Les géants des pesticides sont «plus puissants» que l’État, dit Pierre Paradis

Le gouvernement Couillard s’est dit préoccupé jeudi par la croissance significative de l’utilisation de pesticides réputés toxiques au Québec. Il promet d’ailleurs d’agir, tout en reconnaissant que les entreprises qui commercialisent ces produits sont plus influentes que l’État dans les champs de la province.

Une enquête de Radio-Canada a révélé mercredi que malgré la volonté affichée par le gouvernement du Québec de réduire la présence des pesticides dans l’industrie agricole, leur utilisation a plutôt connu une croissance de 27 % entre 2006 et 2012. Au même moment, les surfaces cultivées reculaient.

« C’est inquiétant », a admis jeudi le ministre de l’Agriculture Pierre Paradis, dans le cadre d’une entrevue accordée à Paul Arcand. Il s’est notamment dit préoccupé par les effets des pesticides sur la santé humaine, en premier lieu celle des agriculteurs. M. Paradis a ainsi souligné que l’Organisation mondiale de la santé a conclu l’an dernier que l’herbicide Roundup, de la multinationale Monsanto, était probablement cancérigène pour l’être humain.

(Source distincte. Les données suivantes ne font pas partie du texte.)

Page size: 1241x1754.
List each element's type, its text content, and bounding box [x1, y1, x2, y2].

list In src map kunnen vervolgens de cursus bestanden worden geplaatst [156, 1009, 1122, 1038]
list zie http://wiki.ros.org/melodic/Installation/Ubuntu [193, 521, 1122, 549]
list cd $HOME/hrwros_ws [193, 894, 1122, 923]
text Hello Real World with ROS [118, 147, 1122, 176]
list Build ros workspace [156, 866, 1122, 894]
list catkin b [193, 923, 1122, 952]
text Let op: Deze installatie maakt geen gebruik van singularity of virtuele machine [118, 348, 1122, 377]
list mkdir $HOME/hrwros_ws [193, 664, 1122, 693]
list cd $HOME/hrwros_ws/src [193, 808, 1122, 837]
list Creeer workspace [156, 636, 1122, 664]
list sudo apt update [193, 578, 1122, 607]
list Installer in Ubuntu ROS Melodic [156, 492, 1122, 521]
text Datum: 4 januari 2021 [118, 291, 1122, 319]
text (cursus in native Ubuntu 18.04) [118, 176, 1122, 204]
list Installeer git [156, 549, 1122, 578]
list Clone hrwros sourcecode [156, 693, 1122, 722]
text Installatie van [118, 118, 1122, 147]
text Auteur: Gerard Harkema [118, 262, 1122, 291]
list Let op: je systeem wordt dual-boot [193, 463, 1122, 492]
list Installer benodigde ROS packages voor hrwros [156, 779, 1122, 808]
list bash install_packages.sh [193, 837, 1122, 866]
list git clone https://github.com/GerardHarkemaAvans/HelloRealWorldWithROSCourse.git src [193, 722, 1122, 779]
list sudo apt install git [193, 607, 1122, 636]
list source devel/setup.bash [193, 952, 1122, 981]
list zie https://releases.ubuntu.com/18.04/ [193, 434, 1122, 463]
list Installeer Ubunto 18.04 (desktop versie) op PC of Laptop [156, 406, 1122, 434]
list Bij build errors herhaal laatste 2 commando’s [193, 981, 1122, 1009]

Or, le recours à ce produit toxique est en forte hausse au Québec.

On constate aussi l’omniprésence des néonicotinoïdes, puisque la quasi-totalité des semences de maïs et environ la moitié des semences de soya sont traitées avec ces insecticides. L’Autorité européenne de sécurité des aliments reconnaît pourtant clairement que ces produits vendus librement au Québec pourraient affecter le cerveau humain et le système nerveux. Qui plus est, ces insecticides sont montrés du doigt pour expliquer l’effondrement des colonies d’abeilles, ce qui pose un risque majeur pour toute l’agriculture.

Le hic, c’est que le gouvernement du Québec a laissé les agriculteurs à eux-mêmes, constate l’enquête de Radio-Canada. Dans ce contexte, les entreprises qui commercialisent les pesticides, comme Monsanto, prennent de plus en plus de place. « Ils sont encore plus puissants que le gouvernement du Québec », a d’ailleurs reconnu Pierre Paradis, en évoquant « Monsanto et les autres de ce genre ».

« On ne peut pas continuer dans cette voie », a ajouté le ministre de l’Agriculture. Québec dit donc vouloir augmenter l’information et l’éducation des agriculteurs, mais aussi des consommateurs. Il a toutefois reconnu que dans un contexte de libre-échange, les producteurs québécois sont soumis à des pressions économiques de plus en plus fortes. Cette « réalité incontournable » milite en faveur du recours accru aux pesticides.

Quoi qu’il en soit, le ministre de l’Environnement David Heurtel a dit jeudi que le gouvernement du Québec préparait actuellement une stratégie pour mieux encadrer le recours aux pesticides. « C’est un problème important qu’il faut régler et on va le régler », a-t-il promis.

Ce n’est pas la première fois qu’une telle promesse est mise de l’avant. Québec avait promis en 2011 de réduire le recours aux pesticides de 25 %, et ce, d’ici 2021. En 1992, le gouvernement avait aussi promis de réduire leur présence de 50 % avant 2002. Chaque fois, ce fut un échec puisque les pesticides ont connu une hausse marquée au cours des années.